_Set of tasks_.
A. Please copy, word for word from the Pansat 5000HC thread, the part that opens with the words containing "# What Features" and closes with "the unit itself?".
B. Name every television show title mentioned in the Pansat 5000HC thread.

_Document extract_.
※
# What Features Exists on Pansat 5000 HC??????



## acvegas (Apr 21, 2004)

1. Does the NEW Pansat 5000HC – behave/perform like a regular “Tivo Machine” or better, or is this simply a “Hard Drive” that does nothing but records like a VCR?

2. Will the NEW Pansat 5000HC – allow you to “Pick” and “Choose” ANY Programs of your choice to record at a later time?

3. Will the NEW Pansat 5000HC – automatically record my Favorite Programs every week if I wish – just like a Tivo?

4. Is there Finally a valid working “Dish Network” program channel guide that you can actually load within the NEW Pansat 5000HC – that performs like a Tivo Schedule Guide…..if the answer is YES, is this Pansat 5000HC Schedule Guide – updated automatically within the unit itself?

5. If the NEW Pansat 5000HC – does none of the above – what purpose does it serve?


----------



## FTA Michael (Jul 21, 2002)

I don't know much. Pansat says it has "Smart Search" and two tuners. http://www.pansatusa.com/product/receiver-5000HC.htm But I can always speculate...

In Europe, for example, FTA channels apparently include guide-type info. Perhaps the Pansat 5000HC takes advantage of that. In any case, it's of little help here in North America.

IF there is no Tivo-esque guide, it would still be useful in recording shows. Knowing that a particular saved show is "Pentagon Channel - 7pm 1/30/05" is a little better than nothing. Right now, I record through a standalone Tivo and have to find a matching show/length on a Dish Network channel (on the B side of an A/B switch). So a distant UPN's showing of Enterprise might show up on my Tivo as "All-Star Jams" or "Junkyard Wars" or some other misleading title. I'd rather have "KFDF - 6pm 1/28/05".

Finally, recording through a separate device degrades signal quality. The Pansat 5000HC _could_ be recording the raw information, keeping maximum signal quality intact.


----------
※
_Data to examine_.
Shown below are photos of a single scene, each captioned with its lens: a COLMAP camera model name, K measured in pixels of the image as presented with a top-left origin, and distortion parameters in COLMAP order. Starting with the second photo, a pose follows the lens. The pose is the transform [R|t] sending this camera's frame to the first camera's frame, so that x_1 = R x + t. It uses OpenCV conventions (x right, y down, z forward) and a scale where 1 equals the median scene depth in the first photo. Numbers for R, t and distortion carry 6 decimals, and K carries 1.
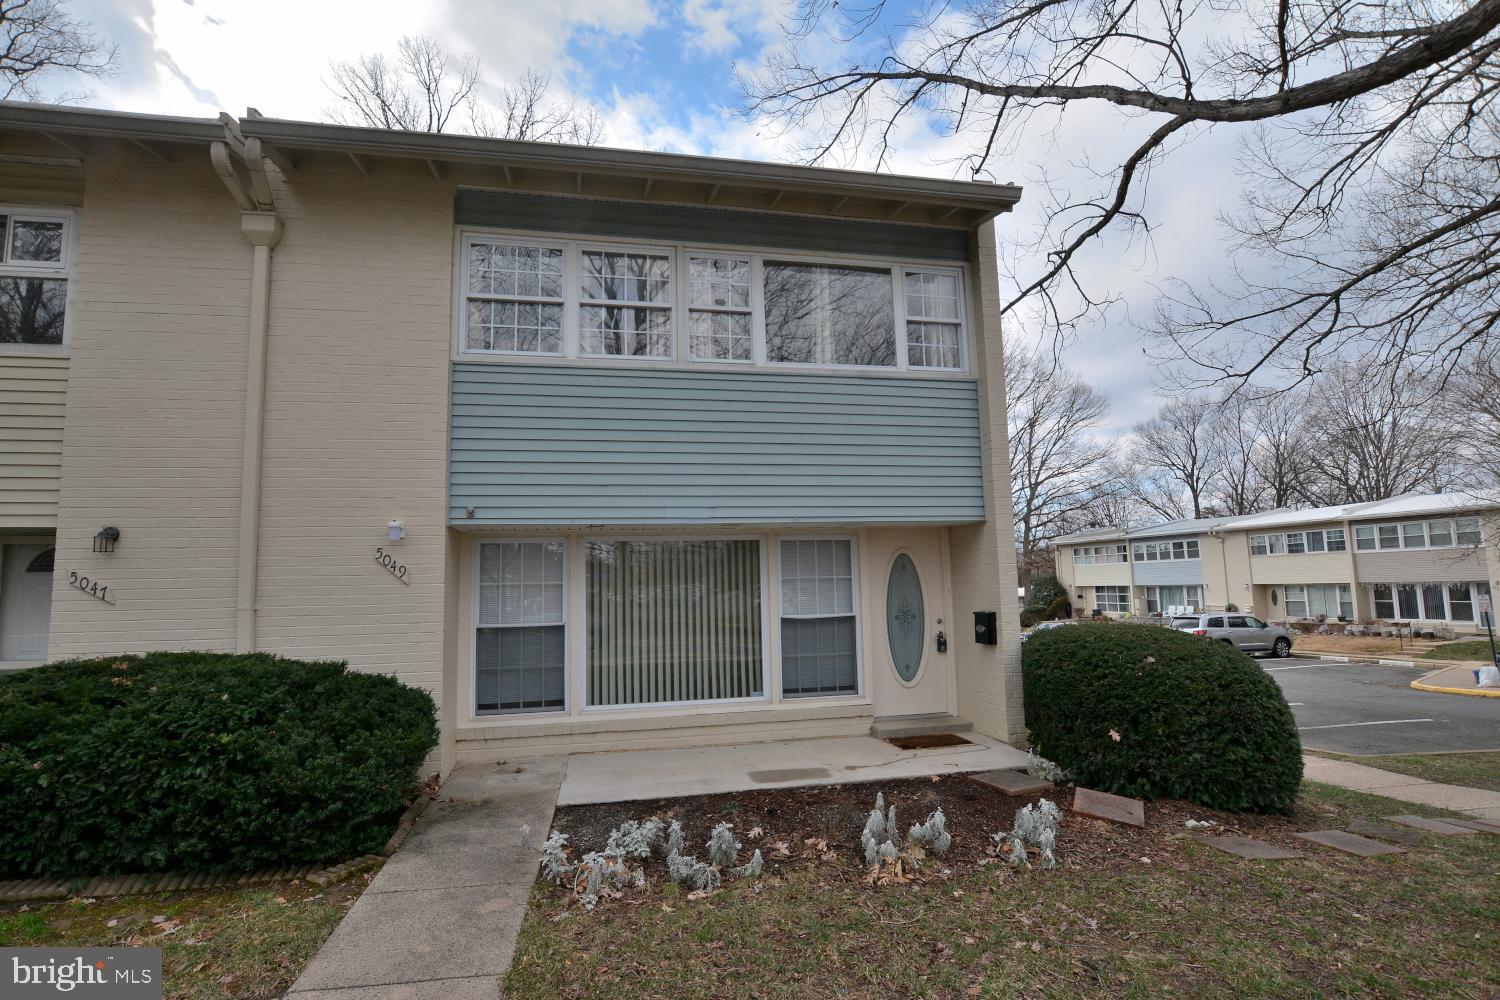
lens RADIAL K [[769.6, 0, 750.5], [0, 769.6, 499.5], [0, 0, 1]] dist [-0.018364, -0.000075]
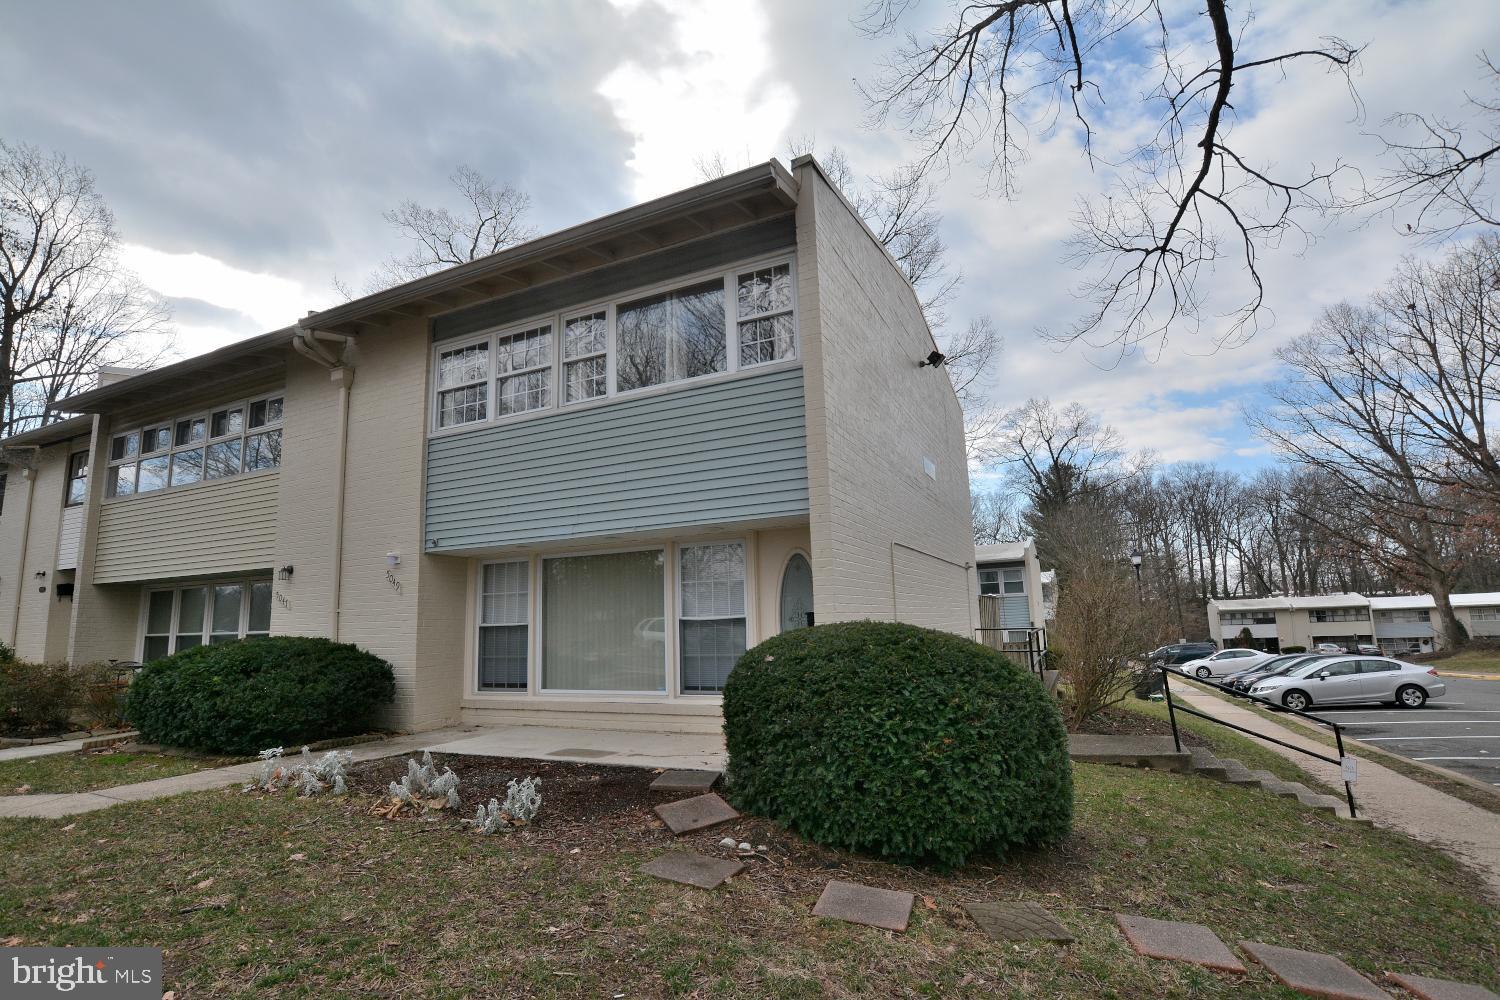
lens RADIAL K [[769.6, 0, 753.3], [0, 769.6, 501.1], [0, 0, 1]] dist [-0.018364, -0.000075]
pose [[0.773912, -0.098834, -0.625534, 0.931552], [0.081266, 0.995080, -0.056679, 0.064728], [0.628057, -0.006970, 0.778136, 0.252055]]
※
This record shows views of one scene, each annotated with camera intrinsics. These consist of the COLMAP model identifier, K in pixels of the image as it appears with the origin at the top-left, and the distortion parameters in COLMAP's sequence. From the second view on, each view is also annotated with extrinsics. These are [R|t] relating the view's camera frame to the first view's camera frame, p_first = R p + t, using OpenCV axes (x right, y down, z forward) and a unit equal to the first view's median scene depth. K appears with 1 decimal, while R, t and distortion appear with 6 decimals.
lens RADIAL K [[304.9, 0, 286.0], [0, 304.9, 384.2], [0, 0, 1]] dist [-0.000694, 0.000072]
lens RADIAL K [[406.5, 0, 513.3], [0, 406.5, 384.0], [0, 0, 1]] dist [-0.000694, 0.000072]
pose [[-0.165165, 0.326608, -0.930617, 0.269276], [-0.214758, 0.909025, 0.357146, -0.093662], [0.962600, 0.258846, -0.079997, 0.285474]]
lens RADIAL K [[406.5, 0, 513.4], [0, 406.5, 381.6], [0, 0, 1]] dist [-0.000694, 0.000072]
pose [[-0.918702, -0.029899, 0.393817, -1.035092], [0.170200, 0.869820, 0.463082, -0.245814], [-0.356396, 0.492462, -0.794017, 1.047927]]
※
_Answers to the tasks_.
A.
# What Features Exists on Pansat 5000 HC??????



## acvegas (Apr 21, 2004)

1. Does the NEW Pansat 5000HC – behave/perform like a regular “Tivo Machine” or better, or is this simply a “Hard Drive” that does nothing but records like a VCR?

2. Will the NEW Pansat 5000HC – allow you to “Pick” and “Choose” ANY Programs of your choice to record at a later time?

3. Will the NEW Pansat 5000HC – automatically record my Favorite Programs every week if I wish – just like a Tivo?

4. Is there Finally a valid working “Dish Network” program channel guide that you can actually load within the NEW Pansat 5000HC – that performs like a Tivo Schedule Guide…..if the answer is YES, is this Pansat 5000HC Schedule Guide – updated automatically within the unit itself?

B.
Enterprise
All-Star Jams
Junkyard Wars